D'autre part, je reprendrai dans son intégralité les commentaires tellement autorisés et exhaustifs du Professeur Christian de Duve, prix Nobel de médecine, dans "A l'écoute du vivant" page 215 : 

 

« On sait depuis longtemps par les restes fossiles qu'une catastrophe planétaire a dû se produire il y a environ 65 millions d'années, provoquant l'extinction des dinosaures et de nombreuses autres espèces vivantes.  En 1978, deux physiciens américains, Luis Alvarez et son fils Walter, trouvèrent des indices dont ils déduisirent que la chute d'un gros astéroïde était le phénomène responsable de ce cataclysme. Cette hypothèse a depuis été amplement confirmée et le point d'impact a même été localisé, en un endroit dénommé aujourd'hui Chicxulub dans la péninsule de Yucatan, au Mexique. Ce cas est fréquemment cité comme exemplaire de la portée considérable des effets que des circonstances environnementales fortuites peuvent exercer sur l'évolution biologique.  N'était un énorme boulet tombé du ciel, les dinosaures en seraient peut-être toujours à parcourir la terre, les mammifères mèneraient une existence précaire à l'ombre des grands reptiles et nous ne serions pas là pour le constater. »

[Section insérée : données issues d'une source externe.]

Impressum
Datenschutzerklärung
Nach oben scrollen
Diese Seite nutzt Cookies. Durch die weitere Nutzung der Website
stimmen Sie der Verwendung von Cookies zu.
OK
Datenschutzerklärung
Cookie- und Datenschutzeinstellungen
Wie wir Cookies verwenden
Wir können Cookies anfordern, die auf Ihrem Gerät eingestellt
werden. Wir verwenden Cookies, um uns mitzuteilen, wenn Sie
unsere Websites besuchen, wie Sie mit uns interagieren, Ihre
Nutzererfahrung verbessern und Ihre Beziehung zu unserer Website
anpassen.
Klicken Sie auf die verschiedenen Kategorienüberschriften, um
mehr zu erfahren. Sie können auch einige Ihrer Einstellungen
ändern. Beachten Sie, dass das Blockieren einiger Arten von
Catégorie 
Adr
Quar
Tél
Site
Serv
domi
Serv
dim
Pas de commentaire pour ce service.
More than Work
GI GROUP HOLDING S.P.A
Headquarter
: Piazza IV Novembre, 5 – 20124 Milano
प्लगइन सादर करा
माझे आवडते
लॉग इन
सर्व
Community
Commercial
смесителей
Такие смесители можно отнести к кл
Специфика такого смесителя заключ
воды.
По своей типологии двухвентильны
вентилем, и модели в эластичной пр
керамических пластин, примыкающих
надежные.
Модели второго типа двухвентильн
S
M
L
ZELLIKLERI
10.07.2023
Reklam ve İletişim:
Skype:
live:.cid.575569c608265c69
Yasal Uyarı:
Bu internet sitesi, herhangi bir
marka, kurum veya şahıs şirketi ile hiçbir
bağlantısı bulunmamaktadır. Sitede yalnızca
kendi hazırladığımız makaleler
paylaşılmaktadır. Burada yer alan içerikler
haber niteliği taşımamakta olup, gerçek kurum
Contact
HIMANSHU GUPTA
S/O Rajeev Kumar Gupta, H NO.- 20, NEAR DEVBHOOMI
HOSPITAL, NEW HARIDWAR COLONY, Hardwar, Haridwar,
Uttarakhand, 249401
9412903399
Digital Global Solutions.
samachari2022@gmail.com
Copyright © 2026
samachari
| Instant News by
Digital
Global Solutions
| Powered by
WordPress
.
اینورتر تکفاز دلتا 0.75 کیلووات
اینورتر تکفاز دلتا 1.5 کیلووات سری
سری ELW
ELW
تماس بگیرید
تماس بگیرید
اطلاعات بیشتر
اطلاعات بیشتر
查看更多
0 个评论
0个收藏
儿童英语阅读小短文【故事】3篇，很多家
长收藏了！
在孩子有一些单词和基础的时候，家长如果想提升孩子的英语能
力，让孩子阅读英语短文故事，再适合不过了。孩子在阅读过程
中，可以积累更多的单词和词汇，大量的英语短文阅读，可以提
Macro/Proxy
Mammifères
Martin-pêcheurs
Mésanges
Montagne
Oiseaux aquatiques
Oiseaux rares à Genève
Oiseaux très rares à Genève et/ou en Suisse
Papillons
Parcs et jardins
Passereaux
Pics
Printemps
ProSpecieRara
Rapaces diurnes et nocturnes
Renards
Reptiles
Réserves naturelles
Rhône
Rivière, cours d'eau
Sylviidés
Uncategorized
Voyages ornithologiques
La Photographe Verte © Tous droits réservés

D'autre part, nul n'ignore que  la fin de notre monde  est inéluctable dans un million ou deux d'années, quand notre soleil s'effondrera sur lui-même pour devenir ce qu'on nomme, faute de mieux, un trou noir, entraînant avec lui toutes ses planètes et nous par conséquent.

 

11} Quant à l'hypothèse de l'émigration sur d'autres systèmes, elle est du domaine de la science-fiction et difficilement envisageable tellement elle est conditionnée par des distances et un temps qui ne peuvent être franchis que par des générations « d'émigrants » qui parviendraient à quitter l'environnement solaire et ses planètes en subsistant dans un « vase clos voyageur extrêmement sophistiqué » qui leur permettrait de se développer suffisamment de générations en générations pour atteindre d'autres systèmes, tout en se protégeant des dangers d'un univers qui n'est vraiment pas fait pour la fragile enveloppe humaine.... même après les mutations les plus invraisemblables.....  (Il ne faut pas oublier que nous ne pouvons exister que dans quelques rares déchets de soleils comme la terre qui orbiteraient autour d'eux)

 

D'autre part, évitant des explications tarabiscotées,  nos exégètes actuels restent discrets sur cette « fin du monde »,  prédite par toutes les croyances  qui en faisaient leurs « choux gras »  pour inspirer d'avantage la crainte d'un jugement dernier, celui que le Dieu de la Bible prononcerait alors quand tous les morts et les ressuscités seraient jugés pour leurs actes selon qu'ils auraient été conformes aux lois que les grands initiés leur avaient transmises.

 

Pour allégoriques aux yeux de la plupart que soient maintenant ces passages des « écritures » ou des « messages inspirés transmis » à la base de nos religions, ils n'en sont pas moins révélateurs de l'état d'esprit dominateur de tous les « meneurs » et les « opprimants » du passé qui s'en serviront comme l'un de leurs meilleurs moyens d'asservissement.